Experimenters have devised ways to apply a controlled pain stimulus in a variety of modes. Controlled heat can be applied with a hot plate, a hot water bath, a laser, and in a number of other ways. Cold can be applied in some analogous ways. Controlled mechanical stimulation can also be applied. Von-Frey filaments are fibers of a specified diameter, length, flexibility, and tip. They are used to easily apply a uniform stimulus, since they flex when they have reached their maximum force.
The experimenter can use one or other of these modes of stimulation in order to activate particular types of nociceptors. The mode of stimulation (heat, pressure, etc.) and its controllability are both important. Electrical stimulation was often used in the past in both animal and human pain experimentation. It can be continuously varied using inexpensive equipment and it is easily timed. Unfortunately, electrical stimulation bypasses the receptor organs and directly stimulates the nerve fiber. It stimulates all types of nerve fibers, and engages the large-diameter, non-nociceptive fibers at a lower level of electrical stimulation than the smaller nociceptive fibers. For these reasons it is now used mainly as a training stimulus in learning experiments rather than in research into pain physiology.
Controlled chemical stimuli can be used to cause long-lasting pains similar to inflammation or burns.
Animal models have been devised for a number of human disease states. Arthritis models usually involve injecting an irritating substance into an ankle or knee joint. A range of effects varying in length and intensity of symptoms can be achieved by selecting different irritants. Models of neuorpathy have also been developed.
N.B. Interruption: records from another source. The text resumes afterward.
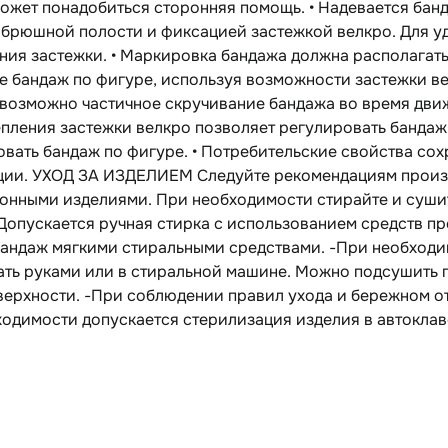
ожет понадобиться сторонняя помощь. • Надевается бан
 брюшной полости и фиксацией застежкой велкро. Для у
ия застежки. • Маркировка бандажа должна располагатьс
 бандаж по фигуре, используя возможности застежки вел
возможно частичное скручивание бандажа во время движ
пления застежки велкро позволяет регулировать бандаж
вать бандаж по фигуре. • Потребительские свойства со
ции. УХОД ЗА ИЗДЕЛИЕМ Следуйте рекомендациям произв
онными изделиями. При необходимости стирайте и сушит
-Допускается ручная стирка с использованием средств п
бандаж мягкими стиральными средствами. -При необходи
ать руками или в стиральной машине. Можно подсушить п
ерхности. -При соблюдении правил ухода и бережном от
одимости допускается стерилизация изделия в автоклав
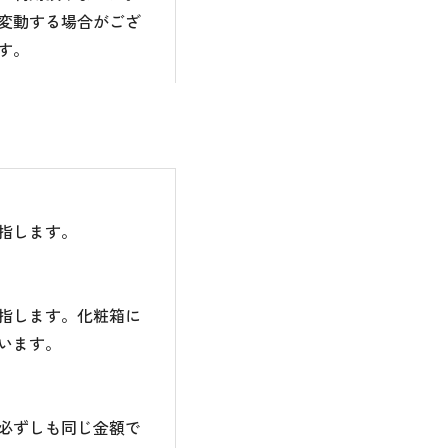
変動する場合がござ
す。
指します。
指します。化粧箱に
います。
必ずしも同じ金額で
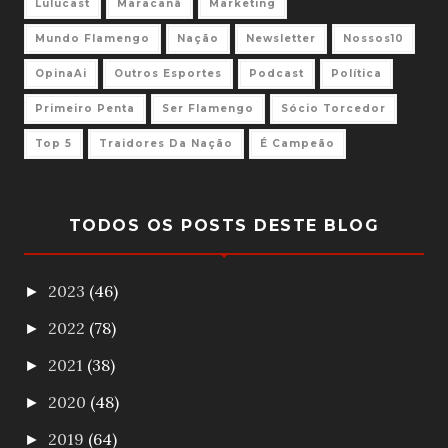
Lulucast
Maracanã
Marketing
Mundo Flamengo
Nação
Newsletter
Nossos10
OpinaAi
Outros Esportes
Podcast
Política
Primeiro Penta
Ser Flamengo
Sócio Torcedor
Top 5
Traidores Da Nação
É Campeão
TODOS OS POSTS DESTE BLOG
2023
(46)
►
2022
(78)
►
2021
(38)
►
2020
(48)
►
2019
(64)
►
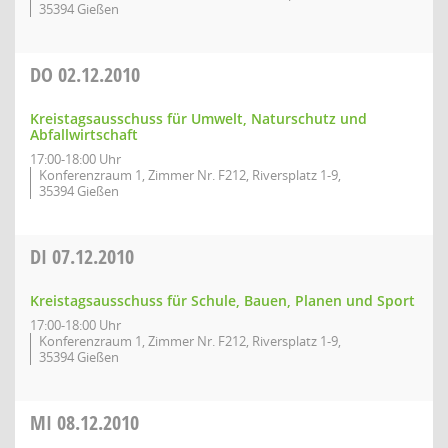
35394 Gießen
DO
02.12.2010
Kreistagsausschuss für Umwelt, Naturschutz und
Abfallwirtschaft
17:00-18:00 Uhr
Konferenzraum 1, Zimmer Nr. F212, Riversplatz 1-9,
35394 Gießen
DI
07.12.2010
Kreistagsausschuss für Schule, Bauen, Planen und Sport
17:00-18:00 Uhr
Konferenzraum 1, Zimmer Nr. F212, Riversplatz 1-9,
35394 Gießen
MI
08.12.2010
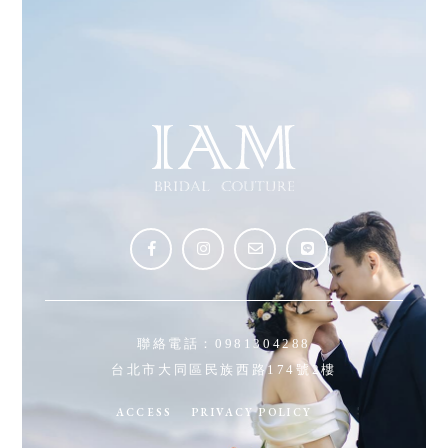
聯絡電話：
0981304288
台北市大同區民族西路174號2樓
ACCESS
PRIVACY POLICY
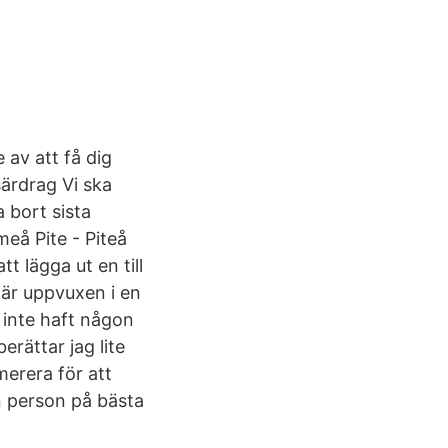
 av att få dig
ärdrag Vi ska
 bort sista
meå Pite - Piteå
t lägga ut en till
är uppvuxen i en
 inte haft någon
rättar jag lite
merera för att
 en person på bästa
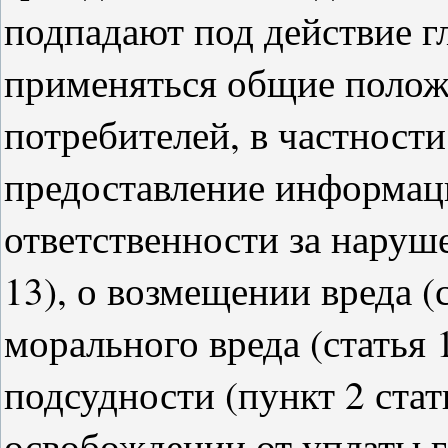
подпадают под действие г
применяться общие положе
потребителей, в частности
предоставление информации
ответственности за наруше
13), о возмещении вреда (
морального вреда (статья 
подсудности (пункт 2 стать
освобождении от уплаты 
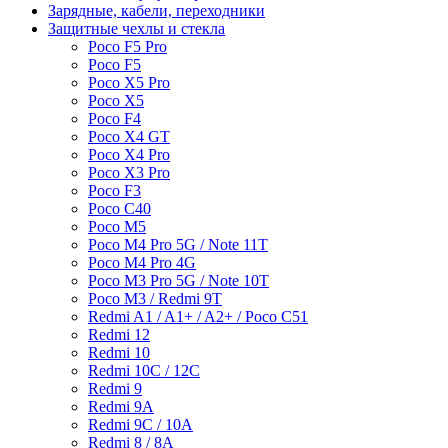
Зарядные, кабели, переходники
Защитные чехлы и стекла
Poco F5 Pro
Poco F5
Poco X5 Pro
Poco X5
Poco F4
Poco X4 GT
Poco X4 Pro
Poco X3 Pro
Poco F3
Poco C40
Poco M5
Poco M4 Pro 5G / Note 11T
Poco M4 Pro 4G
Poco M3 Pro 5G / Note 10T
Poco M3 / Redmi 9T
Redmi A1 / A1+ / A2+ / Poco C51
Redmi 12
Redmi 10
Redmi 10C / 12C
Redmi 9
Redmi 9A
Redmi 9C / 10A
Redmi 8 / 8A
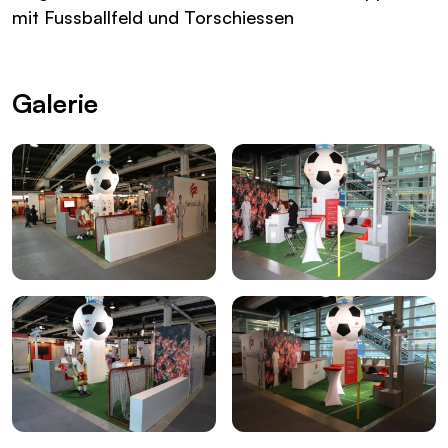
mit Fussballfeld und Torschiessen
Galerie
Models for diabetic neuropathy and HIV/antiretroviral neuropathy exist. Chemotherapy neuropathies can be convincingly created with chemotherapy agents. Neuropathies that involve a single nerve can be created by constricting a nerve surgically or by otherwise injuring the nerve.
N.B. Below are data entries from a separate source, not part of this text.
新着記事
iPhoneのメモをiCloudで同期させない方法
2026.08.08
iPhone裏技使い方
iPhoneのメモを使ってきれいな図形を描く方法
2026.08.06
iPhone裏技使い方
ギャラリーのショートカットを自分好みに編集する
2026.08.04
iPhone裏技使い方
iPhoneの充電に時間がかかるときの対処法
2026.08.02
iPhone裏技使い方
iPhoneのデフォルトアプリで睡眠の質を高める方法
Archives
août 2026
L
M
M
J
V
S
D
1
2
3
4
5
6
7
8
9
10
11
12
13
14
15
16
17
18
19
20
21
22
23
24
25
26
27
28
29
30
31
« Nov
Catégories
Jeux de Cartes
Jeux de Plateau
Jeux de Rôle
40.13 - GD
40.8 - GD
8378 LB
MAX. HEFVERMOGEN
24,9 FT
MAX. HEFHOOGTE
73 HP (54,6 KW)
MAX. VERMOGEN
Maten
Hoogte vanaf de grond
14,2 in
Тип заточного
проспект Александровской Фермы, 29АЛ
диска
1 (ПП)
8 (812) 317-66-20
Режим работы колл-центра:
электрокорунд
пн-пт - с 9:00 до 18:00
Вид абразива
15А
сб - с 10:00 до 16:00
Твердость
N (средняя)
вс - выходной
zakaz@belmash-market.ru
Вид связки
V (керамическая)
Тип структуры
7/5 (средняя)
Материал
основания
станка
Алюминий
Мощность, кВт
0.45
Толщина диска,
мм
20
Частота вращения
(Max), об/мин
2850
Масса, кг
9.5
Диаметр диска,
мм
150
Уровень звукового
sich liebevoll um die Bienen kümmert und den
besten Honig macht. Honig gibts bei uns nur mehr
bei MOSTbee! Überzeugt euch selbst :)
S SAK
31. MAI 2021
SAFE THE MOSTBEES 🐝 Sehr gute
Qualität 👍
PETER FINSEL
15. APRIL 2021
Animal models for pain research have inherent limitations. There are of course the differences between animal and human in anatomy and physiology. One of the most important is that the human brain is in many ways different from those of the most-common lab animals. It is possible that some of the troublesome aspects of pain experience in humans simply can't occur in other species. Another difference from humans is that lab animals can't report their pain experience. We can surmise but we can't know whether a rat's experience is what ours might be in a similar situation. Although there is much experience in evoking and observing responses to sudden painful stimuli, much less is known about how to evaluate ongoing pain in animals. Since pain is incompletely understood, it isn't possible to know exactly which differences between humans and lab animals are important. Another very important difference between lab animals and ourselves is span of life. The life span of a rat or mice can be much less than the duration of many human chronic pain cases.